— Brief —
Each record should be copied exactly into the answer, and no picture should go with it.

(Beginning of Records for the task)

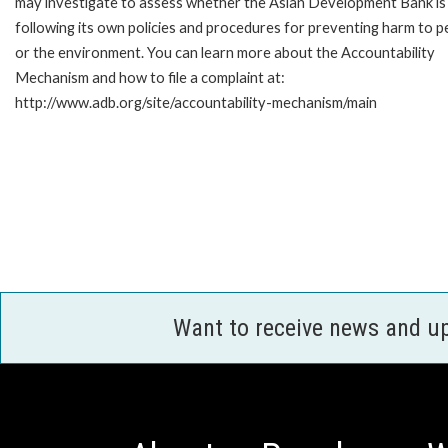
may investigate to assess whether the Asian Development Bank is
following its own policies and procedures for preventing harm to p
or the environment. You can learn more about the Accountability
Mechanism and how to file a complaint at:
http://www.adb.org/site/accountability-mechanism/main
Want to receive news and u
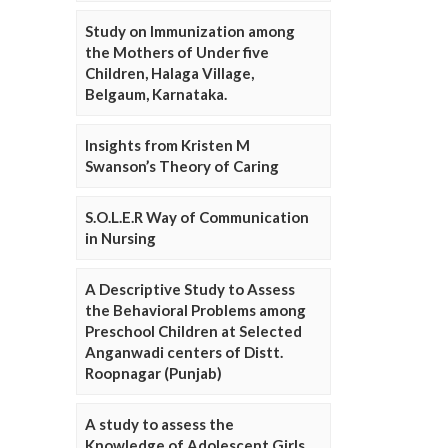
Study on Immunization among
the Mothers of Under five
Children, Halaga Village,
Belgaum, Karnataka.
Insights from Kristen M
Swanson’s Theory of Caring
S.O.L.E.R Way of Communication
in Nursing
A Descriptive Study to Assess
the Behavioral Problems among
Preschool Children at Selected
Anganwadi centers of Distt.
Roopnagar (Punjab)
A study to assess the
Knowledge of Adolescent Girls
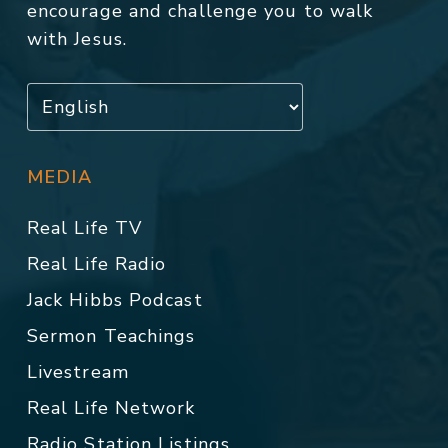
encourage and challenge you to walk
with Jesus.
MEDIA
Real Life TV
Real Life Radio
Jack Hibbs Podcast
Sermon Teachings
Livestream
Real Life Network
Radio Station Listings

(End of Records for the task)

— Answer area —
may investigate to assess whether the Asian Development Bank is
following its own policies and procedures for preventing harm to p
or the environment. You can learn more about the Accountability
Mechanism and how to file a complaint at:
http://www.adb.org/site/accountability-mechanism/main
Want to receive news and u
Study on Immunization among
the Mothers of Under five
Children, Halaga Village,
Belgaum, Karnataka.
Insights from Kristen M
Swanson’s Theory of Caring
S.O.L.E.R Way of Communication
in Nursing
A Descriptive Study to Assess
the Behavioral Problems among
Preschool Children at Selected
Anganwadi centers of Distt.
Roopnagar (Punjab)
A study to assess the
Knowledge of Adolescent Girls
encourage and challenge you to walk
with Jesus.
MEDIA
Real Life TV
Real Life Radio
Jack Hibbs Podcast
Sermon Teachings
Livestream
Real Life Network
Radio Station Listings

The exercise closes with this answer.